Fifty years on, the Summit Series is being remembered for its iconic place in hockey history and, perhaps more so, Canadian mythology.

Paul Henderson’s game-winning goal in the eighth game of the series became a seminal event for millions of Canadians, young and old. Mr. Henderson’s teammates could be named by most Canadians who watched the war on ice unfold over a September fortnight in 1972.

The same could never be said about those who suited up for the Russian side.

Twenty years ago, I set out to see how those players were doing. We knew how the Canadian players had since fared; quite comfortably in most cases, thanks to years playing in the National Hockey League (while professional players were not making a ton of money back then, several retired and enjoyed successful careers in other professions).

I was intrigued about those who suited up for the Red Army; what had their lives been like since the final horn sounded at Moscow’s Luzhniki Palace of Sports?

The answer shocked me. Perhaps it shouldn’t have.

“We are the forgotten ones,” Yevgeny Mishakov, a rugged forward on the Red Army team told me in his rundown Moscow apartment one fall day in 2002. “We are forgotten by our own people and our own government.”

The last point was certainly true. After their playing days were over, the Russian players in the Series were useless to the state, of no value. Mr. Mishakov could barely walk, so dreadful was the condition of his knees. Five years later he would be dead of ill health.

I would find Mr. Mishakov’s teammate, Yevgeny Paladiev, in similar circumstances. His apartment building was on the outskirts of Moscow, guarded by a pack of wild dogs. His couch was also his bed. Only 54 years old at the time, he looked and walked like someone much older.
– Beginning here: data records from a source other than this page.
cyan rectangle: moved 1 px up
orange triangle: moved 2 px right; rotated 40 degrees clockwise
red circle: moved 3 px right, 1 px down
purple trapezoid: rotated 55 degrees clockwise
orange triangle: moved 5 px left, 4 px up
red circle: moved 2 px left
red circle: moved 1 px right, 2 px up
He, too, needed surgery on his knees but held out little hope it would ever happen in his lifetime.

His one hand was horribly disfigured, an operation gone wrong. Doctors had inserted a steel rod into the back of his hand in an attempt to fix a fracture he’d sustained during the Summit Series. He would never be the same player again.

Eight years later he, too, would be dead.
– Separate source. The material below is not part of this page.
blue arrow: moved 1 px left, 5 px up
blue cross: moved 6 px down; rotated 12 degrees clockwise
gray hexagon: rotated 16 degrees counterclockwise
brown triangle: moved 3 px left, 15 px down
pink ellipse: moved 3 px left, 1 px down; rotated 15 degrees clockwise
In 2002, Russia was still reeling from the collapse of its economy four years earlier. The life savings of several players I talked to disappeared overnight.

Unlike their Canadian counterparts, who would be feted forever for their roles in the legendary hockey series, the Russian players were effectively disposed of soon after. There were a few who did okay; a couple got jobs in coaching. Others found ways to make money that were, perhaps, less than honest.

Most of the Russian players had no skills to fall back on, unless drinking copious amounts of vodka qualifies. In most cases, their fridges were full of alcohol. It’s how they dealt with the pain of their lives, and the physical pain associated with their injuries and deteriorating physiological state.

Roughly half of the members of the Red Army team decided to start collecting their meagre military pensions in their fifties because there were so few job options for them. That meant living on the equivalent of $80 a month, Canadian.

Losing the series on Mr. Henderson’s goal ultimately had little to do with the sorry existences most of the Russian players had after the series was over. If they’d won, it wouldn’t have mattered to the Soviet government, or its people. Hockey was just not as big of a deal over there as it was here.

After a month visiting with most of the players on the Soviet team, I was struck by the absence of bitterness. Given how little they had to live on, certainly compared to their Canadian counterparts, I would have expected the presence of anger and resentment. It wasn’t there.

“There are many people worse off than me,” said Alexander Gusev, one of the more destitute members of the team. “I can make do with what I have.” He died two years ago, at age 73.

That is the story of Russian people generally. Many, tens of millions, likely, have little to their name and a future that is tenuous at best. And yet they just get on with things, figuring that complaining isn’t going to do them much good anyway.

The men of the 1972 Soviet hockey team deserved much better than what they got, which for most of them, wasn’t much at all.